Entries provided START

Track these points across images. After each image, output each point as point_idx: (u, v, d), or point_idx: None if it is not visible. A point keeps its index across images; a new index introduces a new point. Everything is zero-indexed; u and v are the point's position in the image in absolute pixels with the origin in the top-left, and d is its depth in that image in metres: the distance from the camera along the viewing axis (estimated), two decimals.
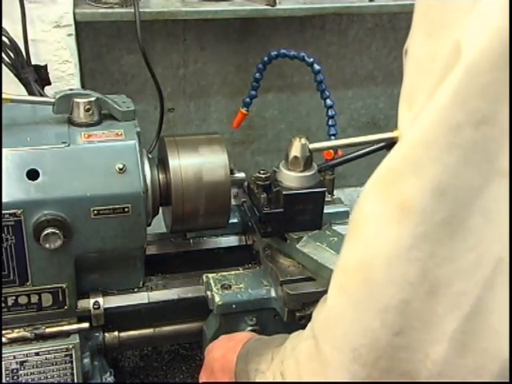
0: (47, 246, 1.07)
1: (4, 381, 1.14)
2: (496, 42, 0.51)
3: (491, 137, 0.53)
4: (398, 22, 2.20)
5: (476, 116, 0.53)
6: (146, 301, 1.25)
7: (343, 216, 1.45)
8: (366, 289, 0.61)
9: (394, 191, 0.58)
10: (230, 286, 1.20)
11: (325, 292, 1.19)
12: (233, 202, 1.30)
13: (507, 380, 0.57)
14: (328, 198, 1.40)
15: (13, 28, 1.58)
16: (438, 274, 0.57)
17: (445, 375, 0.59)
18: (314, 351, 0.69)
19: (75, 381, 1.19)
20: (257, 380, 0.88)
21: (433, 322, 0.58)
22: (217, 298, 1.18)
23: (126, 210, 1.11)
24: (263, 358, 0.89)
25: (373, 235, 0.60)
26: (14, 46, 1.54)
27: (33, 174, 1.07)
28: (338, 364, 0.64)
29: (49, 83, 1.65)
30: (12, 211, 1.06)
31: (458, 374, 0.58)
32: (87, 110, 1.16)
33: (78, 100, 1.16)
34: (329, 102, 1.43)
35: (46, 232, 1.06)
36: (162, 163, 1.24)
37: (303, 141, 1.18)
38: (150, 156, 1.23)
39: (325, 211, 1.24)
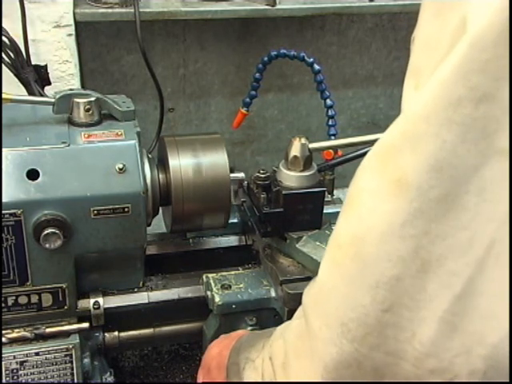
0: (47, 246, 1.07)
1: (4, 381, 1.14)
2: (500, 19, 0.50)
3: (491, 115, 0.52)
4: (398, 22, 2.20)
5: (476, 92, 0.52)
6: (146, 301, 1.25)
7: None
8: (358, 263, 0.60)
9: (391, 166, 0.58)
10: (230, 286, 1.20)
11: None
12: (233, 201, 1.30)
13: (495, 365, 0.56)
14: (328, 197, 1.40)
15: (13, 28, 1.58)
16: (430, 251, 0.56)
17: (431, 356, 0.58)
18: (304, 328, 0.68)
19: (75, 381, 1.19)
20: (246, 369, 0.87)
21: (422, 300, 0.57)
22: (217, 298, 1.18)
23: (126, 210, 1.11)
24: (254, 347, 0.89)
25: (367, 210, 0.59)
26: (14, 46, 1.53)
27: (33, 174, 1.07)
28: (326, 339, 0.63)
29: (49, 83, 1.65)
30: (12, 211, 1.06)
31: (445, 356, 0.57)
32: (87, 110, 1.16)
33: (77, 100, 1.16)
34: (329, 102, 1.43)
35: (45, 232, 1.06)
36: (161, 163, 1.24)
37: (303, 141, 1.18)
38: (150, 156, 1.23)
39: (325, 211, 1.24)
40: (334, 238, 0.65)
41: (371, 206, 0.59)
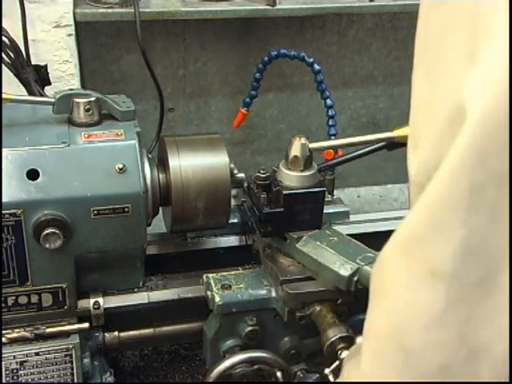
0: (47, 245, 1.07)
1: (4, 381, 1.14)
2: (501, 102, 0.51)
3: None
4: (398, 22, 2.20)
5: (495, 175, 0.53)
6: (146, 301, 1.25)
7: (343, 216, 1.45)
8: (402, 355, 0.60)
9: (420, 256, 0.58)
10: (230, 286, 1.20)
11: (325, 292, 1.20)
12: (233, 202, 1.30)
13: None
14: (328, 197, 1.40)
15: (13, 28, 1.57)
16: (475, 336, 0.56)
17: None
18: None
19: (75, 381, 1.19)
20: None
21: None
22: (217, 298, 1.18)
23: (126, 210, 1.11)
24: None
25: (404, 301, 0.60)
26: (13, 46, 1.53)
27: (33, 174, 1.07)
28: None
29: (49, 83, 1.65)
30: (12, 211, 1.06)
31: None
32: (87, 110, 1.16)
33: (78, 100, 1.16)
34: (329, 102, 1.43)
35: (45, 232, 1.06)
36: (162, 163, 1.24)
37: (303, 140, 1.18)
38: (150, 156, 1.23)
39: (325, 211, 1.24)
40: (371, 329, 0.65)
41: (408, 298, 0.59)
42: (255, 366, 1.19)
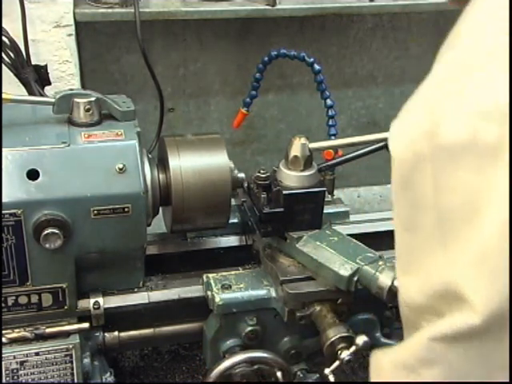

Entries provided END

### [Description of the task]
Only the wording of the records is wanted: copy it all exactly and omit the pictures.

### [Response to the exercise]
Track these points across images. After each image, output each point as point_idx: (u, v, d), or point_idx: None if it is not visible. A point keeps its index across images; a new index introduces a new point. Everything is zero-indexed; u and v are the point's position in the image in absolute pixels with the origin in the top-left, and d is its depth in that image in metres: the distance from the camera along the viewing axis (estimated), two decimals.
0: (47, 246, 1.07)
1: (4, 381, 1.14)
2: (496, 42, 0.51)
3: (491, 137, 0.53)
4: (398, 22, 2.20)
5: (476, 116, 0.53)
6: (146, 301, 1.25)
7: (343, 216, 1.45)
8: (366, 289, 0.61)
9: (394, 191, 0.58)
10: (230, 286, 1.20)
11: (325, 292, 1.19)
12: (233, 202, 1.30)
13: (507, 380, 0.57)
14: (328, 198, 1.40)
15: (13, 28, 1.58)
16: (438, 274, 0.57)
17: (445, 375, 0.59)
18: (314, 351, 0.69)
19: (75, 381, 1.19)
20: (257, 380, 0.88)
21: (433, 322, 0.58)
22: (217, 298, 1.18)
23: (126, 210, 1.11)
24: (263, 358, 0.89)
25: (373, 235, 0.60)
26: (14, 46, 1.54)
27: (33, 174, 1.07)
28: (338, 364, 0.64)
29: (49, 83, 1.65)
30: (12, 211, 1.06)
31: (458, 374, 0.58)
32: (87, 110, 1.16)
33: (78, 100, 1.16)
34: (329, 102, 1.43)
35: (46, 232, 1.06)
36: (162, 163, 1.24)
37: (303, 141, 1.18)
38: (150, 156, 1.23)
39: (325, 211, 1.24)
0: (47, 246, 1.07)
1: (4, 381, 1.14)
2: (500, 19, 0.50)
3: (491, 115, 0.52)
4: (398, 22, 2.20)
5: (476, 92, 0.52)
6: (146, 301, 1.25)
7: None
8: (358, 263, 0.60)
9: (391, 166, 0.58)
10: (230, 286, 1.20)
11: None
12: (233, 201, 1.30)
13: (495, 365, 0.56)
14: (328, 197, 1.40)
15: (13, 28, 1.58)
16: (430, 251, 0.56)
17: (431, 356, 0.58)
18: (304, 328, 0.68)
19: (75, 381, 1.19)
20: (246, 369, 0.87)
21: (422, 300, 0.57)
22: (217, 298, 1.18)
23: (126, 210, 1.11)
24: (254, 347, 0.89)
25: (367, 210, 0.59)
26: (14, 46, 1.53)
27: (33, 174, 1.07)
28: (326, 339, 0.63)
29: (49, 83, 1.65)
30: (12, 211, 1.06)
31: (445, 356, 0.57)
32: (87, 110, 1.16)
33: (77, 100, 1.16)
34: (329, 102, 1.43)
35: (45, 232, 1.06)
36: (161, 163, 1.24)
37: (303, 141, 1.18)
38: (150, 156, 1.23)
39: (325, 211, 1.24)
40: (334, 238, 0.65)
41: (371, 206, 0.59)
0: (47, 245, 1.07)
1: (4, 381, 1.14)
2: (501, 102, 0.51)
3: None
4: (398, 22, 2.20)
5: (495, 175, 0.53)
6: (146, 301, 1.25)
7: (343, 216, 1.45)
8: (402, 355, 0.60)
9: (420, 256, 0.58)
10: (230, 286, 1.20)
11: (325, 292, 1.20)
12: (233, 202, 1.30)
13: None
14: (328, 197, 1.40)
15: (13, 28, 1.57)
16: (475, 336, 0.56)
17: None
18: None
19: (75, 381, 1.19)
20: None
21: None
22: (217, 298, 1.18)
23: (126, 210, 1.11)
24: None
25: (404, 301, 0.60)
26: (13, 46, 1.53)
27: (33, 174, 1.07)
28: None
29: (49, 83, 1.65)
30: (12, 211, 1.06)
31: None
32: (87, 110, 1.16)
33: (78, 100, 1.16)
34: (329, 102, 1.43)
35: (45, 232, 1.06)
36: (162, 163, 1.24)
37: (303, 140, 1.18)
38: (150, 156, 1.23)
39: (325, 211, 1.24)
40: (371, 329, 0.65)
41: (408, 298, 0.59)
42: (255, 366, 1.19)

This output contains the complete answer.